In [1]:
from tqdm import tqdm
import numpy as np
import torch
from torch import nn
from torch.utils.data import Dataset
from torch.utils.data import DataLoader
from torchtext.vocab import build_vocab_from_iterator
import string
from data_preprocessing import load_sst
from utils import remove_special_content, replace_punct, preprocess
import numpy as np
import pandas as pd
import gensim.downloader as api
import matplotlib.pyplot as plt
import nltk
from nltk.corpus import stopwords
from nltk.tokenize import word_tokenize
from keras.preprocessing.text import text_to_word_sequence
from sklearn.model_selection import train_test_split
nltk.download('stopwords')
SEED = 42

torch.manual_seed(SEED)

[nltk_data] Downloading package stopwords to C:\Users\Chihao
[nltk_data]     Shen\AppData\Roaming\nltk_data...
[nltk_data]   Package stopwords is already up-to-date!
[nltk_data] Downloading package stopwords to C:\Users\Chihao
[nltk_data]     Shen\AppData\Roaming\nltk_data...
[nltk_data]   Package stopwords is already up-to-date!


<torch._C.Generator at 0x23edda27cd0>

In [2]:
train_data, train_labels, val_data, val_labels, dev_data, dev_labels = load_sst()

INFO: SST-2 loaded


In [3]:
df_train = pd.DataFrame({'content':train_data, 'sentiment':train_labels})
df_train.reset_index(drop=True, inplace=True)
X_train, X_val, y_train, y_val = train_test_split(df_train['content'], df_train['sentiment'], test_size=0.2, random_state=42)


In [4]:
model_type = 'word2vec-google-news-300'  # 25 100 200 word2vec 300 
w2vModel = api.load(model_type)

INFO: loading projection weights from C:\Users\Chihao Shen/gensim-data\word2vec-google-news-300\word2vec-google-news-300.gz
INFO: KeyedVectors lifecycle event {'msg': 'loaded (3000000, 300) matrix of type float32 from C:\\Users\\Chihao Shen/gensim-data\\word2vec-google-news-300\\word2vec-google-news-300.gz', 'binary': True, 'encoding': 'utf8', 'datetime': '2024-04-08T04:54:24.407056', 'gensim': '4.3.2', 'python': '3.10.11 (tags/v3.10.11:7d4cc5a, Apr  5 2023, 00:38:17) [MSC v.1929 64 bit (AMD64)]', 'platform': 'Windows-10-10.0.22631-SP0', 'event': 'load_word2vec_format'}


In [5]:
texts = X_train
val_text = X_val

In [6]:
def tokenize(texts, max_length, tokenizer):
    texts = [s.lower() for s in texts]
    data = torch.zeros((len(texts), max_length), dtype=torch.int)
    for i, sentences in enumerate(texts):
        word_sequence = text_to_word_sequence(sentences)
        j = 0
        for word in word_sequence:
            try:
                if j < max_length:
                    data[i, j] = tokenizer[word]
                    j += 1
            except:
                data[i, j] = 0
                j += 1
    return data

In [7]:
words = list(w2vModel.key_to_index.keys())

def yield_tokens(data_iter):
    for text in data_iter:
        yield text_to_word_sequence(text)

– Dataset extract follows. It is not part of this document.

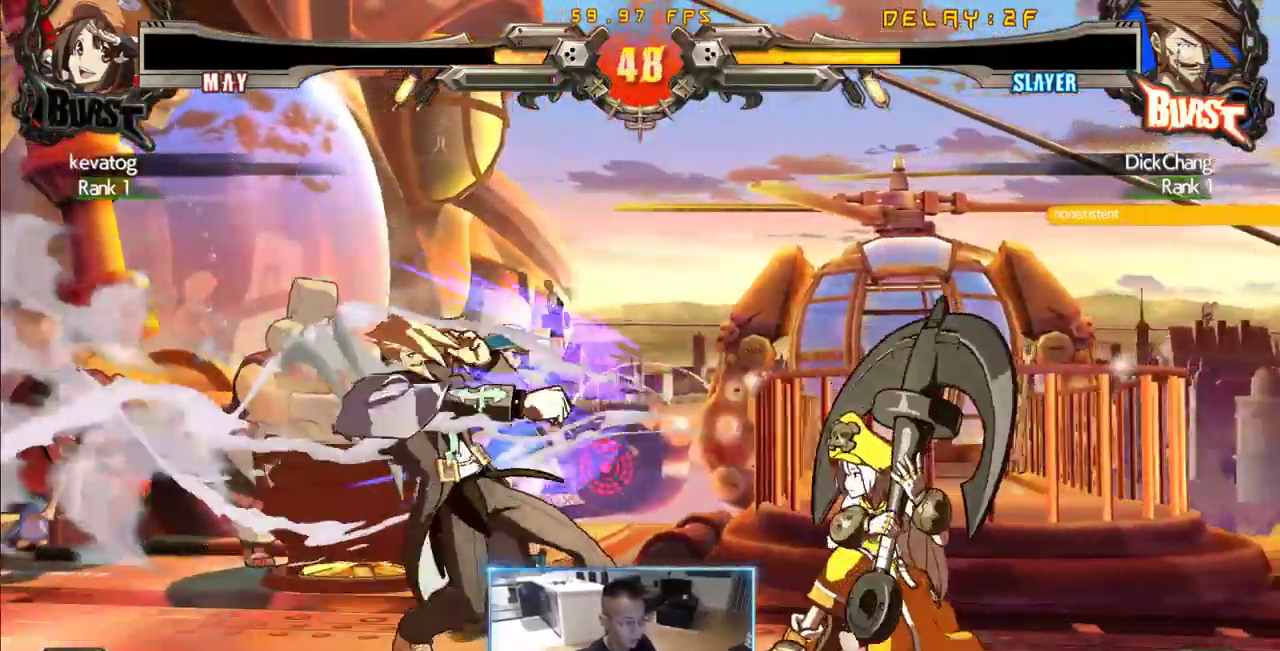
{"dt_ms": 500, "buttons": ["DPAD_DOWN", "DPAD_LEFT"], "events": [[66, "DPAD_LEFT", "down"], [116, "DPAD_DOWN", "down"]]}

vocab = build_vocab_from_iterator(yield_tokens(words))

In [8]:
max_length_1 = 56
max_length_2 = 1506

word_to_idx = {word: idx for idx, word in enumerate(vocab.get_itos())}
data = tokenize(texts, max_length_1, word_to_idx)
val_data = tokenize(val_text, max_length_1, word_to_idx)

In [9]:
def process(data, ori_df):
    labels = ori_df.values
    print('Shape of data tensor:', data.shape)
    print('Shape of label tensor:', labels.shape)
    
    return data, labels

X_train_tensor, y_train= process(data, y_train)
X_val_tensor, y_val = process(val_data, y_val)

Shape of data tensor: torch.Size([53879, 56])
Shape of label tensor: (53879,)
Shape of data tensor: torch.Size([13470, 56])
Shape of label tensor: (13470,)


In [10]:
GLOVE_DIM = int(model_type.split('-')[-1])

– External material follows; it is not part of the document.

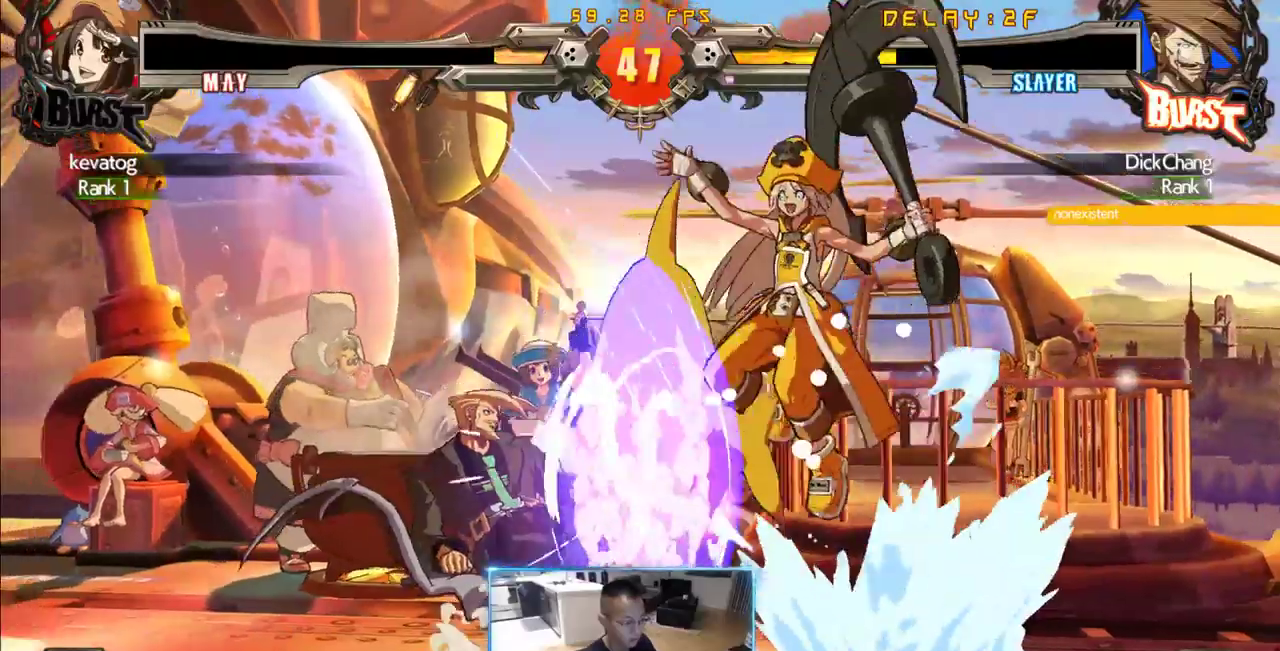
{"dt_ms": 500, "buttons": ["DPAD_LEFT"], "events": [[266, "DPAD_DOWN", "up"], [316, "DPAD_LEFT", "up"], [366, "DPAD_RIGHT", "down"], [450, "DPAD_LEFT", "down"], [500, "DPAD_RIGHT", "up"]]}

def embed(model, word_to_idx):
    embed_size = GLOVE_DIM
    embedding_matrix = np.zeros((len(word_to_idx)+1, embed_size), dtype=np.float32)

    hits = 0
    misses = 0

    for word, i in word_to_idx.items():
        try:
            embedding_vector = model.get_vector(word)
            if embedding_vector is not None:
                embedding_matrix[i] = embedding_vector
                hits += 1
            else:
                misses += 1
        except:
            misses += 1
            
    print("Converted %d words (%d misses)" % (hits, misses))
    return torch.tensor(embedding_matrix)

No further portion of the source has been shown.